File limit: The converter handles 25 or more files at once. For very large batch jobs (100+ files), consider breaking them into smaller groups to keep browser memory usage manageable.
Step 3: Choose ZIP or Individual Download (Optional)
Below the drop zone, there's an options bar with a "Download as ZIP" checkbox. Here's when to use each option:
- Individual download (default, unchecked): After conversion, each output card has its own "⬇ Download TIFF" button. Use this for a single file or when you want to review each output separately before downloading.
- ZIP download (checked): All converted TIFFs are bundled into a single ZIP file named
dataconversioncenter_bmp_to_tiff_YYYYMMDDHHMM.zip. Use this when converting multiple files that all need to go to the same destination folder.
You can change this setting at any time before or after conversion — even after you've clicked Convert, you can toggle the checkbox and then use the Download All TIFFs or Download ZIP button.
Step 4: Click Convert to TIFF
Click the blue "Convert to TIFF" button below the options bar. The tool processes files two at a time using Promise.all(), which keeps the browser responsive while maximizing throughput. You'll see:
- A progress bar and label showing "Converted X of Y…"
- Per-card status badges changing from "Ready" → "Converting…" → "Converted" (green) or "Error" (red)

### EXERCISES:
A – Summarize the converter instructions in two sentences.
B – Name every status that a card's badge can display according to the converter instructions.
C – Please continue the converter instructions from the point where they end.
The listing after this is separate from the converter instructions.

[Data extracted from a collection]
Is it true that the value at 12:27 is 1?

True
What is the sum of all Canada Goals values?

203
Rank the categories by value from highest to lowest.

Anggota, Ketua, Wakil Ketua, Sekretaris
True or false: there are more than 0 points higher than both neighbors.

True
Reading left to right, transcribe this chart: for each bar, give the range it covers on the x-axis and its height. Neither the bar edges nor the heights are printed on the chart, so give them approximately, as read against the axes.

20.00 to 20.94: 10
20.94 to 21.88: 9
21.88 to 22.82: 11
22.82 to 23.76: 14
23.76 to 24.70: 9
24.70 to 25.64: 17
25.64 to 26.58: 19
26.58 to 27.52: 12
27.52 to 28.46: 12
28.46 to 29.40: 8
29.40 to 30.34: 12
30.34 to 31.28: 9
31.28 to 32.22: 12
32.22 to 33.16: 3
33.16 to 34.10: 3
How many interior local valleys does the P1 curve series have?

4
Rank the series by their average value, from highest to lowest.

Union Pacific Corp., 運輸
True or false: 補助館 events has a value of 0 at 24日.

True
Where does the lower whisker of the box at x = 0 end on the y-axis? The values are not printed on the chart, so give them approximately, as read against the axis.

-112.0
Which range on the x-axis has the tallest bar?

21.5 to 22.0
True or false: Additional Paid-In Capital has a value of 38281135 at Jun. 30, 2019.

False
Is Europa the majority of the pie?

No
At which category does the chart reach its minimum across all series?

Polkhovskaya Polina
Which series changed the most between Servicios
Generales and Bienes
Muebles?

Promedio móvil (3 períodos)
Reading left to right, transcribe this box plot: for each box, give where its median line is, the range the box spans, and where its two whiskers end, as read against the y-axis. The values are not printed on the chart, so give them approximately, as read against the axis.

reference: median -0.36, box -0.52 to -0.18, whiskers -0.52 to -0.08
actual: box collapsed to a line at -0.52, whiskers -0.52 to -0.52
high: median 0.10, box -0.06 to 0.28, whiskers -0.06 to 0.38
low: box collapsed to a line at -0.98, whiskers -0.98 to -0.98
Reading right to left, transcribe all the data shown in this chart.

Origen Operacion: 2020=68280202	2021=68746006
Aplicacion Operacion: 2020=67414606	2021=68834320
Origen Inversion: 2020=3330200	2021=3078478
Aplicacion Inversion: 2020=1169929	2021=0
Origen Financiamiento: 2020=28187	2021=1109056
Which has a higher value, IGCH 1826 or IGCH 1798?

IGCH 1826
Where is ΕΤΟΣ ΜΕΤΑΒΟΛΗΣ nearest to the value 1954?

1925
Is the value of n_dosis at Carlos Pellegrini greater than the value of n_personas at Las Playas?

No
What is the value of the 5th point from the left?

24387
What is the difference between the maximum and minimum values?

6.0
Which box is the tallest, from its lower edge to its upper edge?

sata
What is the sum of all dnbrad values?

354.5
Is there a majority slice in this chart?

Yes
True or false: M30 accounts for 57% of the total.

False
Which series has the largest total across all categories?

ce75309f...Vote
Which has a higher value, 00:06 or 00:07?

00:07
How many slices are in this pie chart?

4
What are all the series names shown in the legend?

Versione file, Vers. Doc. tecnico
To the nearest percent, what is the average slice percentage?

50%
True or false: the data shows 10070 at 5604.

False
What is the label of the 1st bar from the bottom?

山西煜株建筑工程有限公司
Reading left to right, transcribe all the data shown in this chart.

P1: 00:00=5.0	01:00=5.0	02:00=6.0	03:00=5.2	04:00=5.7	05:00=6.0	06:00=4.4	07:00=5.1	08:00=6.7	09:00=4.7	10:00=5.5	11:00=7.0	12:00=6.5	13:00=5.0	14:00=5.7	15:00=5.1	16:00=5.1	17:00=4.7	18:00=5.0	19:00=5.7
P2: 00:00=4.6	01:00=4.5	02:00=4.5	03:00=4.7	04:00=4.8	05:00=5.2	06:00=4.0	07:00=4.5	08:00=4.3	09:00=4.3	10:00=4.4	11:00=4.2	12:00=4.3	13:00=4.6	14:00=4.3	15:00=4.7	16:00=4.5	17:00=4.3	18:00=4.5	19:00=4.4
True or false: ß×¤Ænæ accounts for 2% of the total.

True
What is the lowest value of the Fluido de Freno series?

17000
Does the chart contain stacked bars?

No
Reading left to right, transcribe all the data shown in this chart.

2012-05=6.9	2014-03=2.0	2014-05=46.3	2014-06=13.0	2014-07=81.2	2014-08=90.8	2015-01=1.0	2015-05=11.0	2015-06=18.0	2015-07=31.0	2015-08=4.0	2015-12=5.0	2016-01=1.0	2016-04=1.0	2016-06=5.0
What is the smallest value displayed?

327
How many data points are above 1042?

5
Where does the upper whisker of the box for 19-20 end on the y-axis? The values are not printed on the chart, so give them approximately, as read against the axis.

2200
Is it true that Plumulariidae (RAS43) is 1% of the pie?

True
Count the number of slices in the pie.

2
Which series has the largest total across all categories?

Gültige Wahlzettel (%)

### ANSWER SET:
A – The converter can deliver TIFFs either through an individual download button on each output card or as a single ZIP file, and this choice can be switched before or after conversion. Clicking the "Convert to TIFF" button processes files two at a time while a progress bar and per-card badges show each file's status.

B – Ready, Converting…, Converted, Error

C –
- An "Output Files" section appearing as conversions complete, with downloadable TIFF cards
For a typical 2–5 MB BMP, conversion takes under one second. Larger files (10 MB+) may take 2–5 seconds depending on your device's performance.
Step 5: Download Your TIFF Files
Once conversion completes, a summary banner appears: "✓ All N files converted successfully." or a count of successes and failures if any files errored.
Download options:
- Individual files: Each card in the Output Files grid has a "⬇ Download TIFF" button. Click it to save that file.
- All at once (no ZIP): Click "Download All TIFFs" — the browser triggers sequential downloads for every converted file, each appearing in your downloads bar.
- ZIP archive: If "Download as ZIP" is checked, click "Download ZIP" to get a single archive containing all TIFFs.
After downloading, click "Start Over" to reset the tool and prepare for another batch.
Step 6: Verify Your Output
After downloading, open one of the TIFF files to verify the conversion. On macOS, Quick Look (spacebar in Finder) and Preview both open TIFF natively. On Windows, the Photos app and Paint open TIFF files. In Photoshop or GIMP, open the file and check Image → Image Size to confirm the dimensions match the source BMP exactly.
Since the conversion is lossless, pixel values should be identical between source BMP and output TIFF. If your workflow requires color-managed TIFF with embedded ICC profiles, you'll need to embed the profile using Photoshop, GIMP, or another color management-aware application after the initial conversion.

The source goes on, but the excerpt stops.